Artists

Giuseppe Giacomini

1940
Voice/Instrument:

Biography

Bringing up Giuseppe Giacomini (1940-) is a good way to start a screaming argument among opera buffs. Giacomini is possibly the ultimate example of what I so often complain about in these pages—a dramatic tenor whose vocal method is the furthest extreme of the dark, greatly covered, larynx-in-the-boots school of Italian singing—voices perfect for verismo, the nadir of melodramatic opera. So, I'm about to indulge myself in inconsistency, do a complete 180, at least in this single instance, and say that Giuseppe Giacomini is a brilliant tenor, and to my taste the greatest of all the dramatic tenors. (Let me say only that I do not consider the nonpareil Franco Corelli a dramatic tenor.)
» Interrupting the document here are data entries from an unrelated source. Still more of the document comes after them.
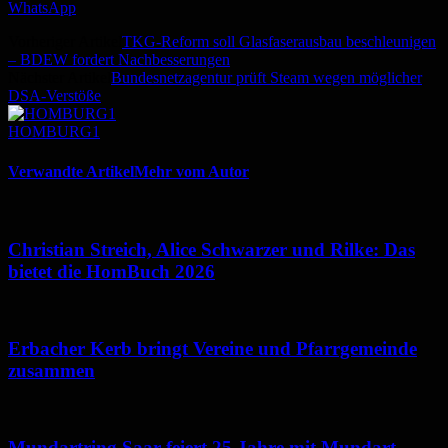
WhatsApp
Vorheriger Artikel
TKG-Reform soll Glasfaserausbau beschleunigen
– BDEW fordert Nachbesserungen
Nächster Artikel
Bundesnetzagentur prüft Steam wegen möglicher
DSA-Verstöße
HOMBURG1
Verwandte Artikel
Mehr vom Autor
Christian Streich, Alice Schwarzer und Rilke: Das
bietet die HomBuch 2026
Erbacher Kerb bringt Vereine und Pfarrgemeinde
zusammen
Mundartring Saar feiert 25 Jahre mit Mundart-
I think that in the case of Giacomini, if he is unknown to anyone, the first thing to offer is a sample. Unfortunately, the only video of him singing this aria on Youtube is distorted, and is compressed horizontally into a narrow space. Even with that limitation, however, the audio is excellent, and it tells the story. If you are fond of "Ch'ella mi creda," from La Fanciulla del West, but do not know Giacomini, prepare yourself:

http://www.youtube.com/watch?v=LdExKWIEwsQ&feature=related

Isn't that amazing? I nearly fell out of my chair the first time I heard it. I do not believe I have ever heard Bb's like that from any tenor before. The power, the richness, the ring; it's positively thrilling. He sounds here almost like Leonard Warren with a tenor range. Absolutely unbelievable, and the style and musicianship are impeccable, as they always are with Giacomini, an intellectual and very well educated musician.

Giuseppe Giacomini is possibly an epicure's taste in the somewhat giddy and show business obsessed world of American opera during the last 30 years. He was not nearly as popular here, sadly, as those tenors who obsessively and instinctively played to the gallery. He was and remains a very strong-minded man; a serious musician with absolutely no time for silliness, show business, glitz, or the kind of cultivated popularity enjoyed by, let us say, the so-called Three Tenors. The prospect of seeing something like "La Donna e mobile" sung as a trio, with the B natural at the end sung three successive times while the tempo remains suspended would have nauseated him. He was not a beautiful heart-throb like Franco Corelli; he was plain: short, half bald, and very near-sighted. He appeared in concert looking exactly like he really does, often right down to the coke-bottle-lens glasses. He was there to sing, not to compete in a glamour contest. 
His career was very largely in Europe, where he was quite popular. He was, for example, a staple at the Vienna Staastsoper, certainly a discriminating house if ever there was one, for fifteen consecutive years. He was enormously popular in Italy, and sang in all the major houses: La Scala, Teatro San Carlo, Teatro Reggio, Opera de Roma, Mantua, Parma, Modena. He sang in major houses outside Italy, not only in Vienna, but in Barcelona, Berlin, Lisbon, many others. It was only in America that he did not fare so well, even though he sang at the Met, The Chicago Lyric, San Francisco and so on. America, at least at that time, was not as susceptible to his studied approach. American audiences were still somewhat dazzled by stereotype and showiness. Also, he did not record much. His kind of voice is much better in the theater than on record, because the high resonances from the fine, thinner edges of the cords have been sacrificed to the thicker vocal folds, resulting in the darker sound that carries well enough in the theater (on most nights) but does not record very well. And of course he never went on TV talk shows or participated in any publicity stunts of any kind. His "outreach," so to speak, was limited to the theater, exactly where he thought it should be. He was what the Spanish call "un hombre serio y formal."